The three barely operational hospitals in the area were unable to cope with the number of wounded, they added.

Clusters of houses were bombed and some set ablaze in Jabalia and in Beit Lahiya and Beit Hanoun, where the Israeli army has been operating for several weeks, residents said.

They said Israeli drones had dropped bombs outside a school sheltering displaced families, suggesting this was intended to scare them into leaving.

The Palestinians say Israel's army is trying to clear people out of the northern edge of Gaza with forced evacuations and bombardments to create a buffer zone. The Israeli army denies this.

The Israeli military, which began its offensive against Hamas in Gaza after the group's attack on southern Israeli communities on Oct. 7, 2023, has said its latest operations in northern Gaza are meant to prevent militants regrouping and waging attacks from those areas.

Israel's military campaign in Gaza has killed more than 44,400 people and displaced most of the population, Gaza officials say. Vast swathes of the enclave lie in ruins.

About 1,200 people were killed and over 250 taken hostage in the Hamas attack on the October 2023 attack on Israel, according to Israeli tallies.

NEW CEASEFIRE PUSH

Israel agreed a ceasefire with the Lebanese armed group Hezbollah last week, but the conflict in Gaza has continued.

Officials in Cairo have hosted talks between Hamas and the rival Fatah group led by Palestinian President Mahmoud Abbas on the possible establishment of a committee to run post-war Gaza.

Egypt has proposed that a committee made up of non-partisan technocrat figures, and supervised by Abbas's authority, should be ready to run Gaza straight after the war ends. Israel has said Hamas should have no role in governance.

An official close to the talks said progress had been made but no final deal had been reached. Israel's approval would be decisive in determining whether the committee could fulfill its role. Egyptian security officials have also held talks with Hamas on ways to reach a ceasefire with Israel.

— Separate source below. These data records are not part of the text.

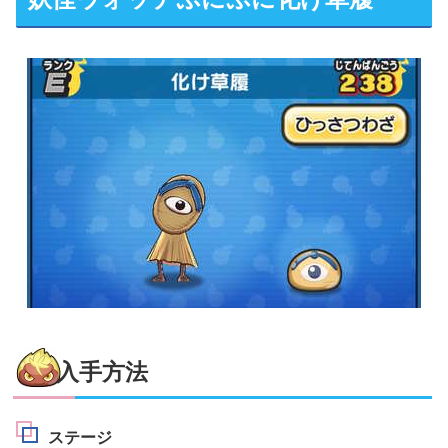
入手方法
ステージ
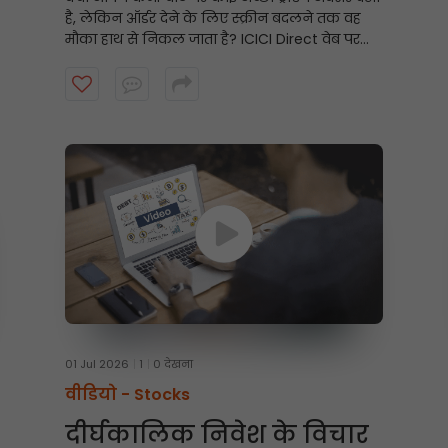
है, लेकिन ऑर्डर देने के लिए स्क्रीन बदलने तक वह
मौका हाथ से निकल जाता है? ICICI Direct वेब पर
चार्ट से ट्रेडिंग करना सीखने के लिए यह वीडियो देखें
और तेज़ी से और समझदारी से ट्रेडिंग करें।
01 Jul 2026
1
0 देखना
वीडियो -
Stocks
दीर्घकालिक निवेश के विचार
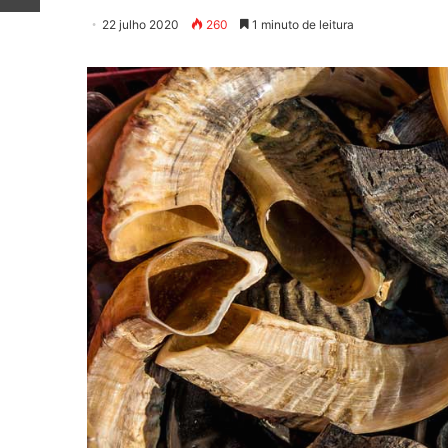
22 julho 2020
260
1 minuto de leitura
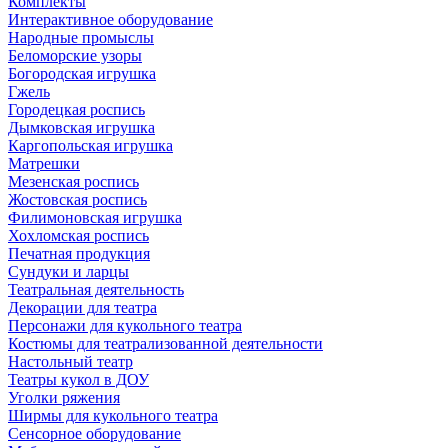
Комплекты
Интерактивное оборудование
Народные промыслы
Беломорские узоры
Богородская игрушка
Гжель
Городецкая роспись
Дымковская игрушка
Каргопольская игрушка
Матрешки
Мезенская роспись
Жостовская роспись
Филимоновская игрушка
Хохломская роспись
Печатная продукция
Сундуки и ларцы
Театральная деятельность
Декорации для театра
Персонажи для кукольного театра
Костюмы для театрализованной деятельности
Настольный театр
Театры кукол в ДОУ
Уголки ряжения
Ширмы для кукольного театра
Сенсорное оборудование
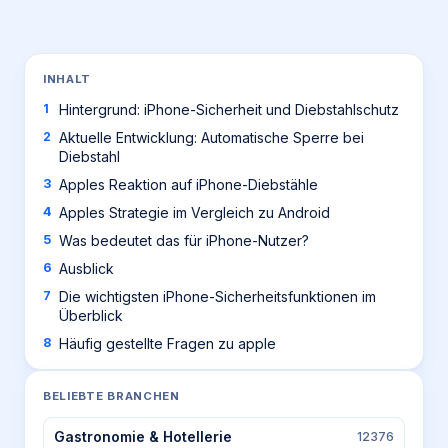
INHALT
Hintergrund: iPhone-Sicherheit und Diebstahlschutz
Aktuelle Entwicklung: Automatische Sperre bei
Diebstahl
Apples Reaktion auf iPhone-Diebstähle
Apples Strategie im Vergleich zu Android
Was bedeutet das für iPhone-Nutzer?
Ausblick
Die wichtigsten iPhone-Sicherheitsfunktionen im
Überblick
Häufig gestellte Fragen zu apple
BELIEBTE BRANCHEN
Gastronomie & Hotellerie
12376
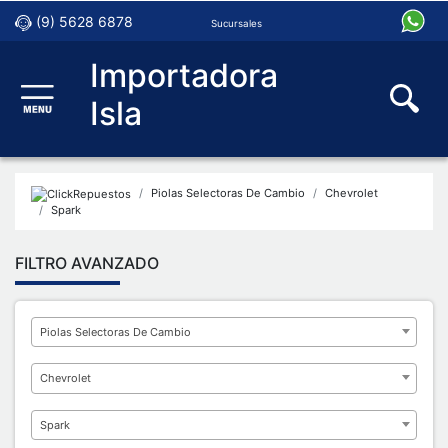
(9) 5628 6878
Sucursales
Importadora
Isla
Piolas Selectoras De Cambio
Chevrolet
Spark
FILTRO AVANZADO
Piolas Selectoras De Cambio
Chevrolet
Spark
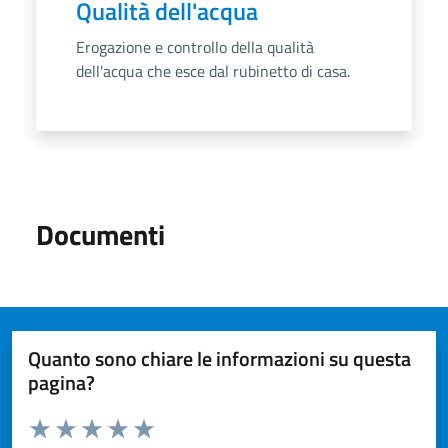
Qualità dell'acqua
Erogazione e controllo della qualità
dell'acqua che esce dal rubinetto di casa.
Documenti
Quanto sono chiare le informazioni su questa
pagina?
Valuta da 1 a 5 stelle la pagina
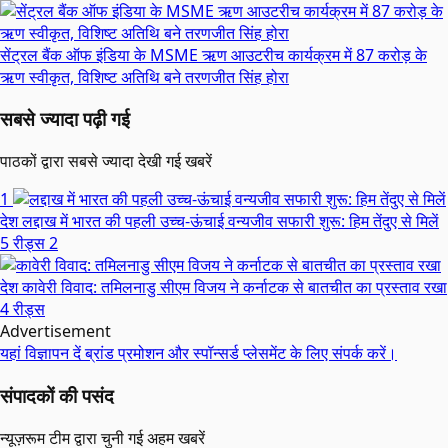
सेंट्रल बैंक ऑफ इंडिया के MSME ऋण आउटरीच कार्यक्रम में 87 करोड़ के
ऋण स्वीकृत, विशिष्ट अतिथि बने तरणजीत सिंह होरा
सबसे ज्यादा पढ़ी गई
पाठकों द्वारा सबसे ज्यादा देखी गई खबरें
1
देश
लद्दाख में भारत की पहली उच्च-ऊंचाई वन्यजीव सफारी शुरू: हिम तेंदुए से मिलें
5 रीड्स
2
देश
कावेरी विवाद: तमिलनाडु सीएम विजय ने कर्नाटक से बातचीत का प्रस्ताव रखा
4 रीड्स
Advertisement
यहां विज्ञापन दें
ब्रांड प्रमोशन और स्पॉन्सर्ड प्लेसमेंट के लिए संपर्क करें।
संपादकों की पसंद
न्यूज़रूम टीम द्वारा चुनी गई अहम खबरें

A Palestinian official close to the mediation effort told Reuters Hamas stood by its condition that any agreement must bring an end to the war and involve an Israeli troop withdrawal out, but would show the flexibility needed to achieve that.

Israel has said the war will end only when Hamas no longer governs Gaza and poses no threat to Israelis.

Israeli Foreign Minister Gideon Saar said on Sunday there was some indication of progress towards a hostage deal but that Israel's conditions for ending the war had not changed.

White House national security advisor Jake Sullivan said he thought the chances of a ceasefire and hostage deal were now more likely.